§ **Given records**:
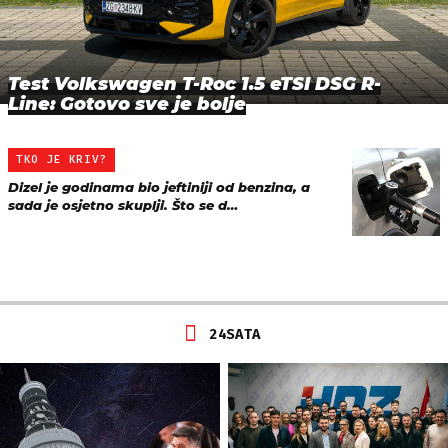
Test Volkswagen T-Roc 1.5 eTSI DSG R-
Line: Gotovo sve je bolje
TKO JE KRIV?
Dizel je godinama bio jeftiniji od benzina, a
sada je osjetno skuplji. Što se d…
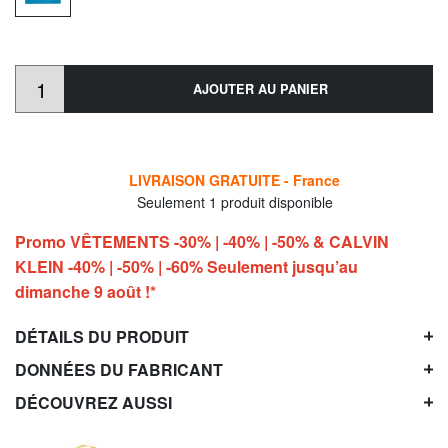
AJOUTER AU PANIER
LIVRAISON GRATUITE - France
Seulement 1 produit disponible
Promo VÊTEMENTS -30% | -40% | -50% & CALVIN
KLEIN -40% | -50% | -60% Seulement jusqu’au
dimanche 9 août !*
DÉTAILS DU PRODUIT
DONNÉES DU FABRICANT
DÉCOUVREZ AUSSI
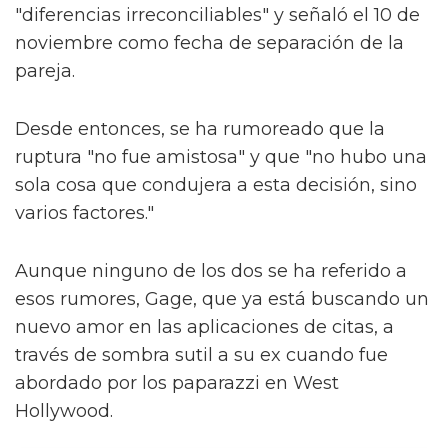
"diferencias irreconciliables" y señaló el 10 de
noviembre como fecha de separación de la
pareja.
Desde entonces, se ha rumoreado que la
ruptura "no fue amistosa" y que "no hubo una
sola cosa que condujera a esta decisión, sino
varios factores."
Aunque ninguno de los dos se ha referido a
esos rumores, Gage, que ya está buscando un
nuevo amor en las aplicaciones de citas, a
través de sombra sutil a su ex cuando fue
abordado por los paparazzi en West
Hollywood.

§ **Task details**: Without the pictures, reproduce every record exactly as it appears above.

§ **Answer space**:
Test Volkswagen T-Roc 1.5 eTSI DSG R-
Line: Gotovo sve je bolje
TKO JE KRIV?
Dizel je godinama bio jeftiniji od benzina, a
sada je osjetno skuplji. Što se d…
AJOUTER AU PANIER
LIVRAISON GRATUITE - France
Seulement 1 produit disponible
Promo VÊTEMENTS -30% | -40% | -50% & CALVIN
KLEIN -40% | -50% | -60% Seulement jusqu’au
dimanche 9 août !*
DÉTAILS DU PRODUIT
DONNÉES DU FABRICANT
DÉCOUVREZ AUSSI
"diferencias irreconciliables" y señaló el 10 de
noviembre como fecha de separación de la
pareja.
Desde entonces, se ha rumoreado que la
ruptura "no fue amistosa" y que "no hubo una
sola cosa que condujera a esta decisión, sino
varios factores."
Aunque ninguno de los dos se ha referido a
esos rumores, Gage, que ya está buscando un
nuevo amor en las aplicaciones de citas, a
través de sombra sutil a su ex cuando fue
abordado por los paparazzi en West
Hollywood.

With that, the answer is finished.